SPQR
by Matthew Offenbacher
Forty-nine ceramic pots sat cheek-to-jowl on a long shelf in Jeff’s 2009 exhibition at the James Harris Gallery. Many of them were simple wheel-thrown forms, incised with decorations, perforated with holes, sprouting chunky handles, basket-weave decorations, or elephant trunks. There were a few in the shape of arms striking defiant or religious gestures, and some shaped like bears which seemed like self-portraits. Everything was cloaked in a homey range of blue-green, brown, honey, and white glazes.
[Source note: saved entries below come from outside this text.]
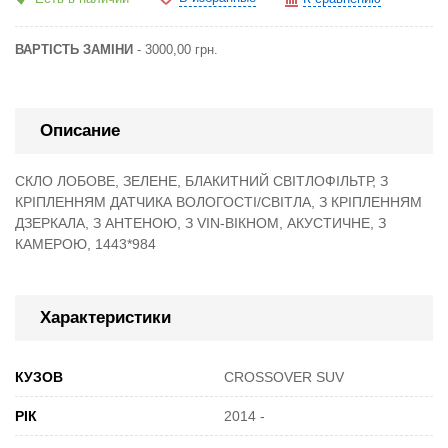
ВАРТІСТЬ ЗАМІНИ
- 3000,00 грн.
Описание
СКЛО ЛОБОВЕ, ЗЕЛЕНЕ, БЛАКИТНИЙ СВІТЛОФІЛЬТР, З
КРІПЛЕННЯМ ДАТЧИКА ВОЛОГОСТІ/СВІТЛА, З КРІПЛЕННЯМ
ДЗЕРКАЛА, З АНТЕНОЮ, З VIN-ВІКНОМ, АКУСТИЧНЕ, З
КАМЕРОЮ, 1443*984
Характеристики
КУЗОВ
CROSSOVER SUV
РІК
2014 -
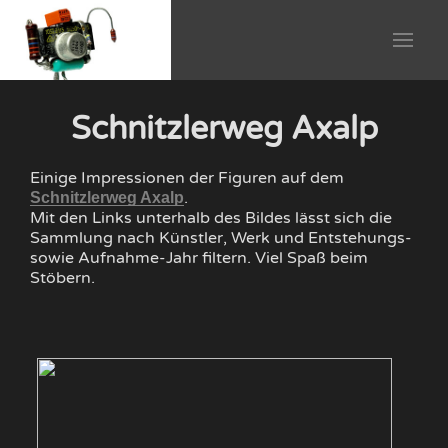
Schnitzlerweg Axalp
Einige Impressionen der Figuren auf dem
.
Schnitzlerweg Axalp
Mit den Links unterhalb des Bildes lässt sich die
Sammlung nach Künstler, Werk und Entstehungs-
sowie Aufnahme-Jahr filtern. Viel Spaß beim
Stöbern.
Egg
In this embarrassment of riches one pot stuck out—this one, with its Bernini dolphins, its sweet-faced imperial eagle, its cookie-dough letters spelling SPQR. These letters stand for Senatus Populusque Quiritium Romanus, “The Senate and People of Rome”, which was the motto of the ancient Roman republic and a declaration that the ultimate source of its power was vested in its citizens.
What you can’t see in this photograph is the inside of the pot, where a lovingly sculpted life-size fist penetrates the bottom. The raised fist inside the pot can be read as a political symbol, as a community’s declaration of solidarity, strength, and defiance. The fist can also be read as a sexual gesture, as the fist of one person entering the body of another. These symbols—the motto of the republic, the fist raised in defiance, the fist penetrating the body for pleasure—are represented here in an explicit way. Though Jeff’s work often talks about sex and politics, it usually speaks in more coded language, with double-entendres, hidden scenes, and charming arrangement of flowers and rabbits. This pot was like an obscenity blurted out during the flirty banter of a cocktail party.
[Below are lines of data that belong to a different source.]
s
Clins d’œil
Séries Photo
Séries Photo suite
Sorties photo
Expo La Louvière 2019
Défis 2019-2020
When Jeff sets up a symbolic system in his work—a genre, a set of religious symbols, or, in this case, a philosophy of governance—he often complicates it with representations of excretion, digestion, sensory activity (touching, looking, smelling), or sex. In SPQR 1, this complication takes the form of a link between consensual exchanges of power and pleasure between individuals, and the legitimacy of collective power arising from the people.
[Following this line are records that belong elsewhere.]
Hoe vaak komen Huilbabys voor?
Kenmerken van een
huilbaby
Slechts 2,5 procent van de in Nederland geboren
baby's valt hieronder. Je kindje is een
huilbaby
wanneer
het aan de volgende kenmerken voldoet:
What can be shared? I love the urgency and inflection with which SPQR 1 asks this question. The politics of sexuality is usually focused on liberation, on fighting unjust laws and moral censure. Sexual acts become political acts because of who is involved, or what body parts are used. The brilliance of Jeff’s pot is that it also proposes the reverse, that political acts can be like sexual acts. People who practice fisting say it requires great amounts of trust, communication, and patience. While revolutionary change is often thought to require an application of aggressive force, Jeff’s power-fist/fisting-fist says think again.